ESG investment strategies are gaining steam for all the right reasons. Here’s what you need to know about the growing ESG trend.
When it comes to investments, the phrase “doing good” could bear more weight than “doing well.” There’s a growing body of evidence to support that companies who focus on environmental, social, and governance (ESG) components may be likely to outperform other companies in the market, which could mean it’s time for investors to double down on sustainability.
What is an ESG Investment Strategy?
ESG refers to an investor’s strategy that takes into account a company’s approach to ESG factors.
In turn, it also holds companies to higher standards in order to gain capital investments, encouraging them to promote sustainability and social responsibility that will leave a positive impact on those they serve — it’s a win/win.
How Investors are Approaching ESG Strategies
Investors size up investment opportunities through the ESG lens, which evaluates unique metrics related to environmental, social, and company governance factors. These include, but are not limited to
● Waste management
● Energy efficiency
● Carbon emissions
● Labour standards
● Customer satisfaction
● Staff turnover and diversity
● Company structure
● Executive compensation
This link between social performance and investment viability isn’t new, but its potential for higher growth and competitive advantage is starting to attract a niche group of investors. The goal is to invest in companies that share your values while weeding out those that don’t, which allows you to feel good about your investment choices while earning guilt-free returns.

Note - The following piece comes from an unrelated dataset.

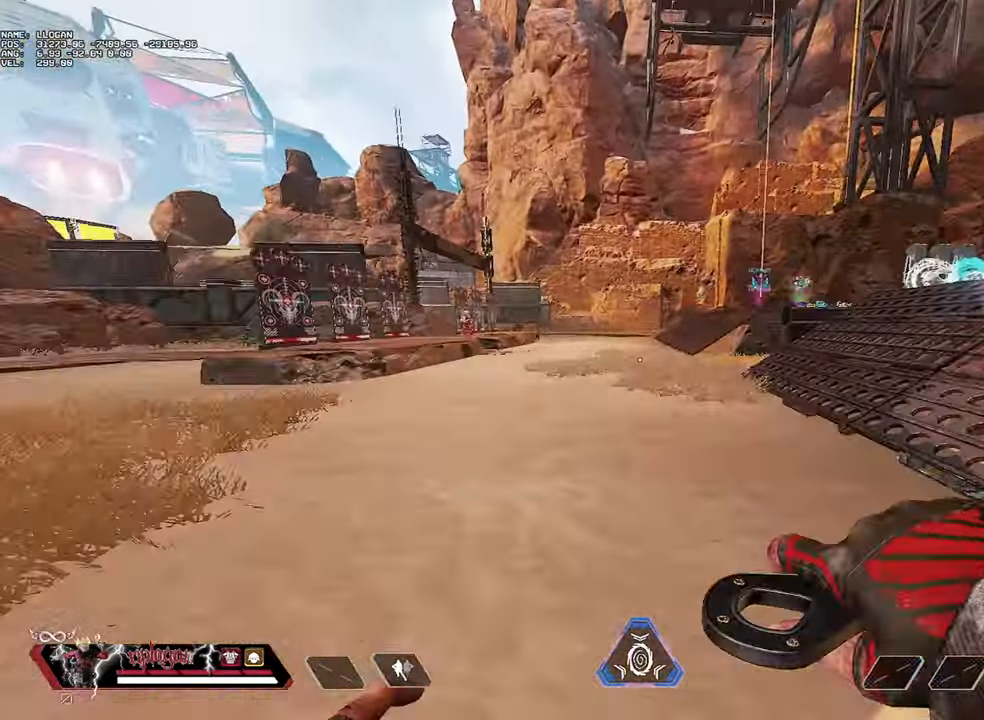
{"keys": ["w"], "mouse": [], "events": []}
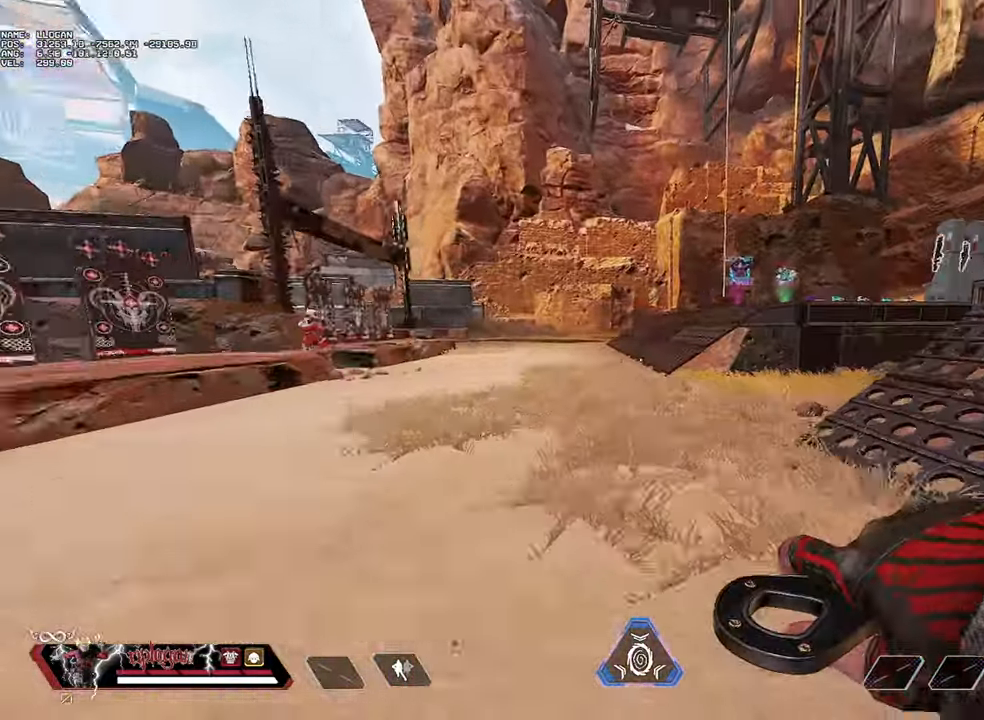
{"keys": ["w"], "mouse": [], "events": [[200, "alt", "down"], [300, "alt", "up"]]}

Exploring the Potential for an ESG Investing Strategy
There’s plenty of evidence to support the idea that focusing beyond shareholder value can generate short- and long-term financial performance. And given that 85% of S&P companies now publish sustainability reports (up from 20% in 2011), even organizations believe that promoting ESG transparency will make them look more favorable to investors.
ESG investing grew to $30 trillion in 2018, and some experts predict that number could reach as much as $50 trillion within the next 20 years. The idea is that when companies take a stakeholder-centric approach by including ESG factors to attract investors, they’re believed to attract and retain better talent, manage and reduce risk, build customer loyalty, and drive sustainable growth because they’re making a positive impact on the communities they serve. These factors are often hailed as the building blocks of success, which can promote sustainable value over time.
ESG opportunities are ideal for investors who not only want the best ROI, but also want to make the world a better place.